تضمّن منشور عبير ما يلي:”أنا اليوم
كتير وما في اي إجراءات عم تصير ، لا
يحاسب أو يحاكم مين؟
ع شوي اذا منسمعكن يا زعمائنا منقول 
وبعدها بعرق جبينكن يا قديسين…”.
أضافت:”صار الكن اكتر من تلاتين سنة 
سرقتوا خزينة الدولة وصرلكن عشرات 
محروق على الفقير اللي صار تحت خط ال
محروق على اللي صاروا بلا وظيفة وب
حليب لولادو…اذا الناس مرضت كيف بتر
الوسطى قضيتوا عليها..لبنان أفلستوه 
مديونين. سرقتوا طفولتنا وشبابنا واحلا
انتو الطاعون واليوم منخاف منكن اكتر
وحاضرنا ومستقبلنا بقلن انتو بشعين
┄┄┄┄┄┄┄┄┄┄
- [Work instruction]:
What the exercise asks for is the listing above, retyped in full.

- [Written response]:
تضمّن منشور عبير ما يلي:”أنا اليوم
كتير وما في اي إجراءات عم تصير ، لا
يحاسب أو يحاكم مين؟
ع شوي اذا منسمعكن يا زعمائنا منقول 
وبعدها بعرق جبينكن يا قديسين…”.
أضافت:”صار الكن اكتر من تلاتين سنة 
سرقتوا خزينة الدولة وصرلكن عشرات 
محروق على الفقير اللي صار تحت خط ال
محروق على اللي صاروا بلا وظيفة وب
حليب لولادو…اذا الناس مرضت كيف بتر
الوسطى قضيتوا عليها..لبنان أفلستوه 
مديونين. سرقتوا طفولتنا وشبابنا واحلا
انتو الطاعون واليوم منخاف منكن اكتر
وحاضرنا ومستقبلنا بقلن انتو بشعين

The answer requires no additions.